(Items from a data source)
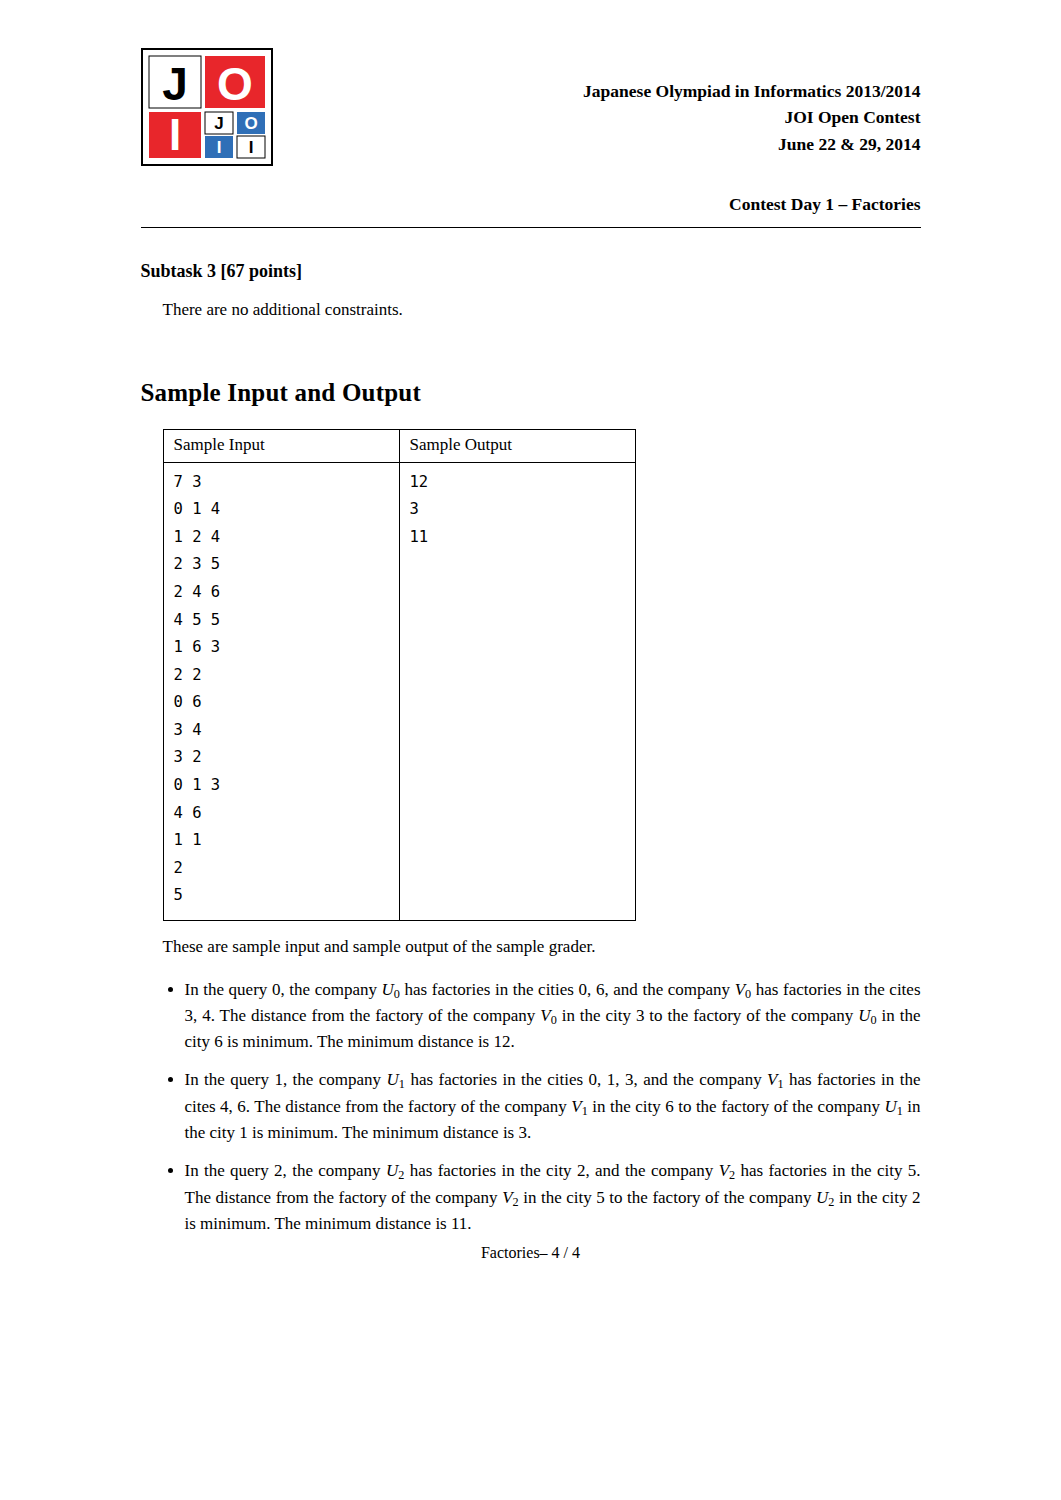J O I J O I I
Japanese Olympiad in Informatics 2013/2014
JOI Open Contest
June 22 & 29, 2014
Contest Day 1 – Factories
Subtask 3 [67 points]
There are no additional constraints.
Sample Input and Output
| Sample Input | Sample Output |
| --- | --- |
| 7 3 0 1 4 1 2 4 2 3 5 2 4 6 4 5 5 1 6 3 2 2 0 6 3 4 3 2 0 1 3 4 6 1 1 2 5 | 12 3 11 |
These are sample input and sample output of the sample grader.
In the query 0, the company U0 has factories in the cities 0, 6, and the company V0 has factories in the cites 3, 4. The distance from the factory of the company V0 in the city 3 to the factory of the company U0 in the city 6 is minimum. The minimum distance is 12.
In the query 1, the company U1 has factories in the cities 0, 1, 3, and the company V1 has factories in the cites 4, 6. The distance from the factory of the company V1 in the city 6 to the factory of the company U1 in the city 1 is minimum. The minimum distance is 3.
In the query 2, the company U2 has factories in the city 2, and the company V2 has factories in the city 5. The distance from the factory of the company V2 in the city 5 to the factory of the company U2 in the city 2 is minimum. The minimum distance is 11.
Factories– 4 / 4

Task goal |
Give back precisely the lines above that start at the line containing "5 | 12 3 11 |" and end at the line containing "In the query 1, the", inclusive. No other lines belong in the output.

Response to this task |
| 7 3 0 1 4 1 2 4 2 3 5 2 4 6 4 5 5 1 6 3 2 2 0 6 3 4 3 2 0 1 3 4 6 1 1 2 5 | 12 3 11 |
These are sample input and sample output of the sample grader.
In the query 0, the company U0 has factories in the cities 0, 6, and the company V0 has factories in the cites 3, 4. The distance from the factory of the company V0 in the city 3 to the factory of the company U0 in the city 6 is minimum. The minimum distance is 12.
In the query 1, the company U1 has factories in the cities 0, 1, 3, and the company V1 has factories in the cites 4, 6. The distance from the factory of the company V1 in the city 6 to the factory of the company U1 in the city 1 is minimum. The minimum distance is 3.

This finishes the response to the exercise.